- **Your instructions**:
Each line of the entries that mentions the string "земель" needs to be reported.

- **Source material**:
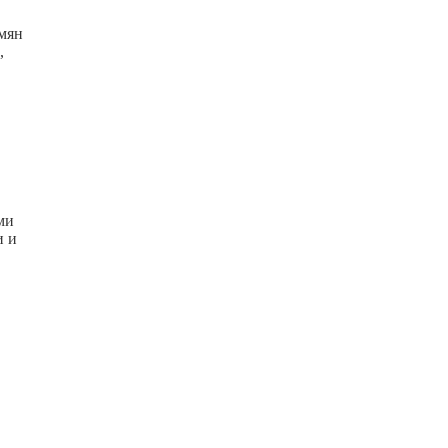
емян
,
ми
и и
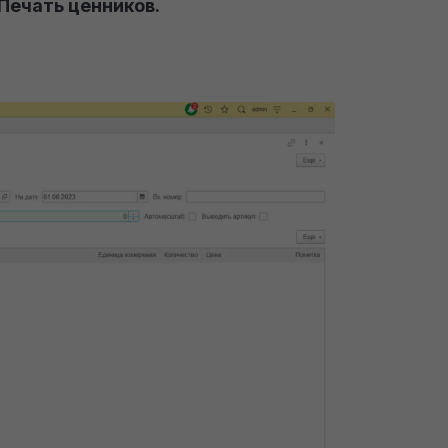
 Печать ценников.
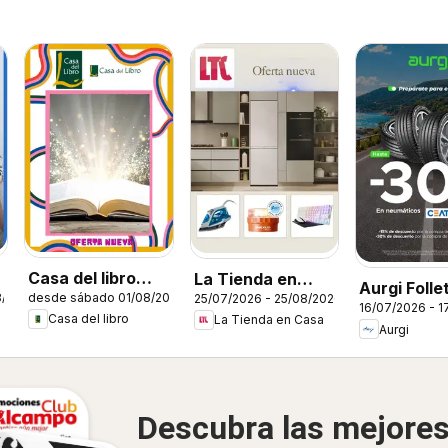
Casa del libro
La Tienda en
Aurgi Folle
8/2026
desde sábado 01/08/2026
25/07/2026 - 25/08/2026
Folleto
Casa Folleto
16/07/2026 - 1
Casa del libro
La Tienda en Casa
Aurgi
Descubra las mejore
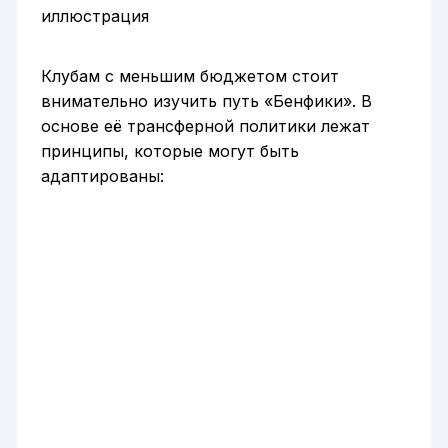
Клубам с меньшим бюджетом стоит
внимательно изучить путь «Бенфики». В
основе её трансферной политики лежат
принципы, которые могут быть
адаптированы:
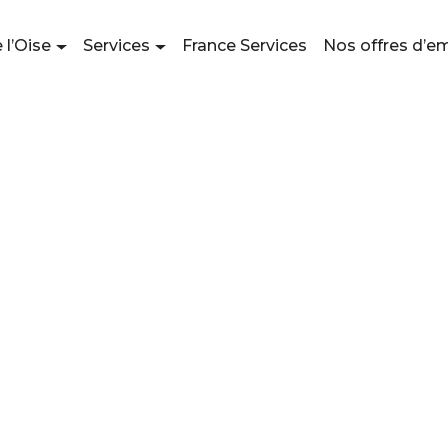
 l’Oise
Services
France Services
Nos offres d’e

* * *

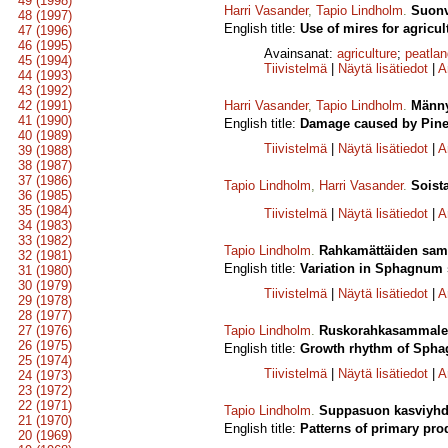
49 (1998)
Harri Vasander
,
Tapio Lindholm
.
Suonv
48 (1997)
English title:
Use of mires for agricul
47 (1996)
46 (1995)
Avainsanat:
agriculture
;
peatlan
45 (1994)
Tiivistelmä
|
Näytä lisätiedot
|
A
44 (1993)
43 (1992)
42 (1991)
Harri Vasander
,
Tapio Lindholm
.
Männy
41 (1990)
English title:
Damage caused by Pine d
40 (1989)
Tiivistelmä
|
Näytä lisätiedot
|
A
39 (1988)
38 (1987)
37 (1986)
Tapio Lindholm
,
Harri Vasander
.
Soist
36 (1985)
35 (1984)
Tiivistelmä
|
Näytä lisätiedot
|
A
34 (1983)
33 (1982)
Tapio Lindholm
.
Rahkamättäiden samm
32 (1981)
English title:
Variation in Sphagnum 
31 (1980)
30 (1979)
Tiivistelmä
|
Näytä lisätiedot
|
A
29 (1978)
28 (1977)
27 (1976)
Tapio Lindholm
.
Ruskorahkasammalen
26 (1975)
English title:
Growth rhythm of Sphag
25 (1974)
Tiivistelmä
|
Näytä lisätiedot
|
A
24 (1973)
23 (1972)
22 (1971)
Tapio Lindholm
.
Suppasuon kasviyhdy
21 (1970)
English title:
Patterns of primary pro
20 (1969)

---

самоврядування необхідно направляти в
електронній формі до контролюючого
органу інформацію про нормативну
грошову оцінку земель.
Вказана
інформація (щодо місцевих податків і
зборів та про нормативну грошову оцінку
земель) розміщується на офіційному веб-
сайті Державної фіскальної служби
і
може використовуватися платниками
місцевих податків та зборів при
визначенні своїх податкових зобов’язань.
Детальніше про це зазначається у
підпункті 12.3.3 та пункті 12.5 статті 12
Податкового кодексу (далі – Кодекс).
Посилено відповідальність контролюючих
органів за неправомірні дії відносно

- **Exercise output**:
грошову оцінку земель.
земель) розміщується на офіційному веб-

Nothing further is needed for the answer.